Payments startup Stripe rolls out card issuing for U.S. clients
Financial-technology startup Stripe Inc. is starting a card-issuing service for U.S. clients as it expands beyond payment processing.
Stripe’s issuing technology will allow companies to develop cards for specific uses. Postmates Inc., for example, is able to give Stripe-issued cards to its food-delivery drivers to allow them to make payments at restaurants assigned to them through the app.
“The natural tendency is to pull back and go to the mattresses in a time like this, but we want to zig while others are zagging,” John Collison, president and co-founder of Stripe, said in an interview. “So we’re continuing to invest to help not only the new users, but to make the platforms more robust and reliable.”
With stay-at-home orders in effect nationwide, Stripe is one of the few companies investing rather than saving cash because its focus on online payments benefits from an increasing demand for e-commerce. Stripe also has partnerships with businesses like Postmates, Zoom Video Communications Inc., Instacart and Shopify Inc., which are seeing high volumes when overall consumer spending is declining.
Stripe is now the most valuable startup in the U.S., with its $36 billion worth putting it ahead of SpaceX and Airbnb Inc., according to CB Insights. Last week, Stripe raised $600 million in a Series G funding round from investors including Andreessen Horowitz, General Catalyst and Sequoia Capital.

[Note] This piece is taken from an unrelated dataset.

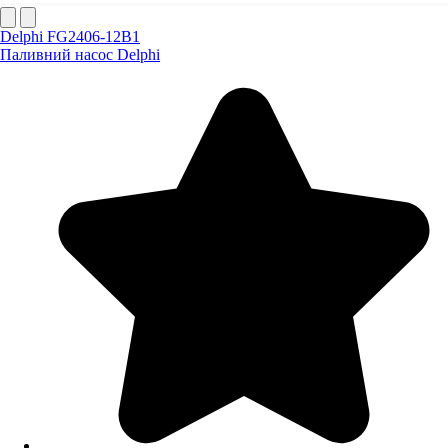
Delphi FG2406-12B1
Паливний насос Delphi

To increase reliability, the fintech also announced Thursday that it has eliminated intermediaries from its card-authorization platform, meaning that Stripe can directly process payments from issuers including Visa Inc., Mastercard Inc. and China UnionPay at a faster pace. The company launched a revenue-optimization platform that reruns online card payments when they unexpectedly don’t go through, boosting authorization rates.
“The updates would be relevant in any climate, but they’re especially relevant now given the number of enterprise customers coming to Stripe in this environment,” Collison said. “We’re continuing to invest in the next year or two regardless of what the economy looks like because online payments are growing.”